13 January 2017
16 January 2017



British sailor Alex Thomson has revealed he has been banking all the sleep he possibly can as he prepares to enter the final battle for Vendée Globe glory.

Thomson had this morning reduced the gap to frontrunner Armel Le Cléac’h of France to 123 nautical miles as the leading pair reach the latitude of the Canary Islands.

Now within 1,700nm of the finish line in Les Sables d’Olonne in western France, Thomson said he was prepared to push man and boat to the limit in a last-ditch attempt to overhaul Le Cléac’h.

Talking to his team last night Thomson said he had been resting as much as possible in preparation for several days of fickle breeze before better winds fill in from the south-east to take the pair almost all the way to Les Sables.

I feel physically exhausted – I’ve been trying to sleep as much as possible over the last few days to be ready for the light wind, but because of the sheer length of the race it does exhaust you,” said Thomson, who has been practically neck and neck with two-time Vendee Globe runner-up Le Cléac’h ever since the solo round the world race began in Les Sables on November 6.

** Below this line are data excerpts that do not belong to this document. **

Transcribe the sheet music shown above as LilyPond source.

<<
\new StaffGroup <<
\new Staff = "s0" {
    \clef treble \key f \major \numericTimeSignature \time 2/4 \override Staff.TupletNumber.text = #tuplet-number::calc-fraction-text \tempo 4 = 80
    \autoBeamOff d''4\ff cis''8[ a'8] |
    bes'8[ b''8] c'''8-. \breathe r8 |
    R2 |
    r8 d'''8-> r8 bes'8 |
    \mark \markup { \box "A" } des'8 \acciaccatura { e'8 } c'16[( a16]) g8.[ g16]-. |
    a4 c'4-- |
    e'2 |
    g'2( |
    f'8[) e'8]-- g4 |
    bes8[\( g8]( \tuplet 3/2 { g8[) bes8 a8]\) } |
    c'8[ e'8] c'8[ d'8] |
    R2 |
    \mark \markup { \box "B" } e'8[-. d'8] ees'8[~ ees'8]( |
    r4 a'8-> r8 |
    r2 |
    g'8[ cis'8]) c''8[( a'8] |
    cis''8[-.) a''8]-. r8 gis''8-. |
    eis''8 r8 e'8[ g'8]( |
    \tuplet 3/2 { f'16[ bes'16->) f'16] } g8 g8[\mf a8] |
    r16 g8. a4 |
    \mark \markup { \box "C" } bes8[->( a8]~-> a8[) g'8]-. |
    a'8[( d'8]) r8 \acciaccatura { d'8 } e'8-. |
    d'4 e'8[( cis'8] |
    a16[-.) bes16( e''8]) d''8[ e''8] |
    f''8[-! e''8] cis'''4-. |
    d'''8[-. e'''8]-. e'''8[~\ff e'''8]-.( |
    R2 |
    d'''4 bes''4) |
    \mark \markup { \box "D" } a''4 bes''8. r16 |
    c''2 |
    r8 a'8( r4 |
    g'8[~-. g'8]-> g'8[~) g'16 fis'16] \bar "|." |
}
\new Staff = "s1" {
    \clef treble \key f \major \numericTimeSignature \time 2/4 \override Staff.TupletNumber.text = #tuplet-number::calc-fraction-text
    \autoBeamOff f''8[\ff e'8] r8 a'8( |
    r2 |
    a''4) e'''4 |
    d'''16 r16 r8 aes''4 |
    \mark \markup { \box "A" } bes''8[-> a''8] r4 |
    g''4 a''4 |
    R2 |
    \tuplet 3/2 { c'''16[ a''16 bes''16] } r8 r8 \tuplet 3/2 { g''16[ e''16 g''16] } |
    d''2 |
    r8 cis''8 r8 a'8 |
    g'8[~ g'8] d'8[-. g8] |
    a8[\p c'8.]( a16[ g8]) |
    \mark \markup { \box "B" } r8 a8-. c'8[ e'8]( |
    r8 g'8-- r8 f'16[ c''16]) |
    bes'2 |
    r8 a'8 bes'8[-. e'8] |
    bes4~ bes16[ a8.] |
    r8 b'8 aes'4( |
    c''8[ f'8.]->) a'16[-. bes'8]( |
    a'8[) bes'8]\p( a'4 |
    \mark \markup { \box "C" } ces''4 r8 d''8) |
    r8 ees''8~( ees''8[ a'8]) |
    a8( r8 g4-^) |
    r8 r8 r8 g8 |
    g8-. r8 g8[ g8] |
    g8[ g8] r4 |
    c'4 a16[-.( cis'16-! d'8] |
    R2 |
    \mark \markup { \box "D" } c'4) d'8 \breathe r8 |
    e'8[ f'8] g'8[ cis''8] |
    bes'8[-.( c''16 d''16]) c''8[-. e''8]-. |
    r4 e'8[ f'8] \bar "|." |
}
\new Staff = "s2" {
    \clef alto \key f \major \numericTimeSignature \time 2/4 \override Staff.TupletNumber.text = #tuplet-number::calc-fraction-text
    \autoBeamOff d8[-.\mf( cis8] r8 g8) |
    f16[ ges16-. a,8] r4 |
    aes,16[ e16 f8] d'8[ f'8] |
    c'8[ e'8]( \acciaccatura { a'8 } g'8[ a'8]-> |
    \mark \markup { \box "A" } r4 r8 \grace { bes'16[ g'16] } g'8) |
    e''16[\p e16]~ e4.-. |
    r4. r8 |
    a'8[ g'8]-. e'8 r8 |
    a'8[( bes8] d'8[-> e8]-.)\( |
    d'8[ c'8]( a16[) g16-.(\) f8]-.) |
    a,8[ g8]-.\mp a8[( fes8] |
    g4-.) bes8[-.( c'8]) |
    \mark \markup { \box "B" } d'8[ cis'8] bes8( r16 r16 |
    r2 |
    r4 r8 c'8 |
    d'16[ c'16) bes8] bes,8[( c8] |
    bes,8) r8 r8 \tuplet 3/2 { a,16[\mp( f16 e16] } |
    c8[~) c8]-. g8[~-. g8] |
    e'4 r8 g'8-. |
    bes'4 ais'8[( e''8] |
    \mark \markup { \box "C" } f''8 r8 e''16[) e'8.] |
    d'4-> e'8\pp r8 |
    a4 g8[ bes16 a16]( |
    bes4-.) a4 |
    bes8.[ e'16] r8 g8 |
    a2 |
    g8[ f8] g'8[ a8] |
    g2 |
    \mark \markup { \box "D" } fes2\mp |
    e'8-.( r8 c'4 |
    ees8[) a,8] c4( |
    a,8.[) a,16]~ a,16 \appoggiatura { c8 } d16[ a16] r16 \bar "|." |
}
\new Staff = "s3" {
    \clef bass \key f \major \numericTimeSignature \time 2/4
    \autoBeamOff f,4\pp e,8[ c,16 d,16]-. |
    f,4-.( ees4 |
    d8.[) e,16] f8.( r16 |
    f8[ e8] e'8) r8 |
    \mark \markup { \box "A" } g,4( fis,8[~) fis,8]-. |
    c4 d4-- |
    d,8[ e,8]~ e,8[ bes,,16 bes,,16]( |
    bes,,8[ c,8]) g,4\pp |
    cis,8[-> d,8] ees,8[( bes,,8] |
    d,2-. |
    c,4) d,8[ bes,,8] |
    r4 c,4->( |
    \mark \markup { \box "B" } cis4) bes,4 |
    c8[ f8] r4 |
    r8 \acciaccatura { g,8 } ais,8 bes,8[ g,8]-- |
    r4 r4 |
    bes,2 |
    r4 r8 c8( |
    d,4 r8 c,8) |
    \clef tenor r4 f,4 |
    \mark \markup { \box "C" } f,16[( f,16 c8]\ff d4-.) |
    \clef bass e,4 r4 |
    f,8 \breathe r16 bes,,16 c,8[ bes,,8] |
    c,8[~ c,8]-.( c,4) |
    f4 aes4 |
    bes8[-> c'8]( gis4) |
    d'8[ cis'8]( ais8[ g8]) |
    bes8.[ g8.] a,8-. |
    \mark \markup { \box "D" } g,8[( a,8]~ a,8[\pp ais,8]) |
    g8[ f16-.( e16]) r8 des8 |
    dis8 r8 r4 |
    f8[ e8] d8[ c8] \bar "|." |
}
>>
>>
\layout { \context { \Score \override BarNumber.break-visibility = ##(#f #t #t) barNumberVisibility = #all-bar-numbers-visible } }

My body is getting close to what it can take before needing a serious amount of rest. I don’t feel as fit as I did before the race, at times I feel a bit weak. I remain positive though, I’m competing in this race for the fourth time which has been my dream all my life. My first goal was, number one, to finish, second to finish on the podium and third to win the race. To be less than 2,000 miles from the finish and still be I contention to reach all my goals is great.”

Both skippers were matched on speed at the 0400 UTC rankings, each making nine knots, with Thomson’s Hugo Boss positioned around 100nm south-west of Le Cléac’h’s Banque Populaire VIII.

Jérémie Beyou in third remains 600nm adrift of the leaders, posing them little threat, but his podium spot is seemingly secure for now with Jean-Pierre Dick in fourth more than 500 miles behind him. Meanwhile Yann Elies and Jean Le Cam were picking a path through the Doldrums, their headings of around 300 degrees proof of the challenge its unpredictable winds poses.

Seventh-placed Louis Burton has been able to tack north above the St Helena High, the French skipper of Bureau Vallee finally enjoying steady tradewind sailing.

I almost went right into the centre of the St Helena High to hunt down the wind shift and that was badly thought out: it’s certainly still a bit light but things began to pick up a bit in the middle of the night. Right now, it’s not bad at all with a nice moon and tradewinds that are beginning to establish themselves at 14 to15 knots: as Jean-Pierre Dick says, it’s ‘easy sailing’! The Doldrums should be in my line of sight in around three or four days.”

Eighth-placed Nandor Fa looks to have made his escape from a violent South Atlantic depression that hit the Hungarian with winds of up to 50 knots but it now blocks the path north for Eric Bellion and Conrad Colman, some 750nm behind.

The foursome approaching Cape Horn remain split west to east by 200nm, although Fabrice Amedeo has overtaken Arnaud Boissières to move into 11th place after Boissières gambled on a dive to the south which didn’t pay off. 100nm back Alan Roura has managed to put some distance between him and Rich Wilson. The 23-year-old Swiss sailor this morning revealed he was heading slightly north to avoid the worst of the weather on the approach to the Horn, which is still some 700 miles away.

I’m keen to make the most of my last few miles in the Pacific whilst sparing my boat and her sails,” he said. “As a result, I’m going to hunt down a lighter band of breeze so I can zigzag my way along that until I hit the last of the rough weather just as I round the Horn. I’m trying to rest but I’m really listening out for the boat. I really don’t want anything to break and given the sea and wind state, these are good conditions for folding a mast in two!”

Didac Costa and Romain Attanasio were today being hit by an icy Antarctic blast, the bitter southerly winds due to remain with them for some days yet.

Pieter Heerema, in 17th on the latest-generation IMOCA No Way Back, was this morning the quickest boat in the fleet, making 16 knots as he heads east through the Southern Ocean around 2,500nm from Cape Horn. The Dutch sailor has managed to stem the bleed of miles to 18th placed Sebastien Destremau, who is some 900nm behind.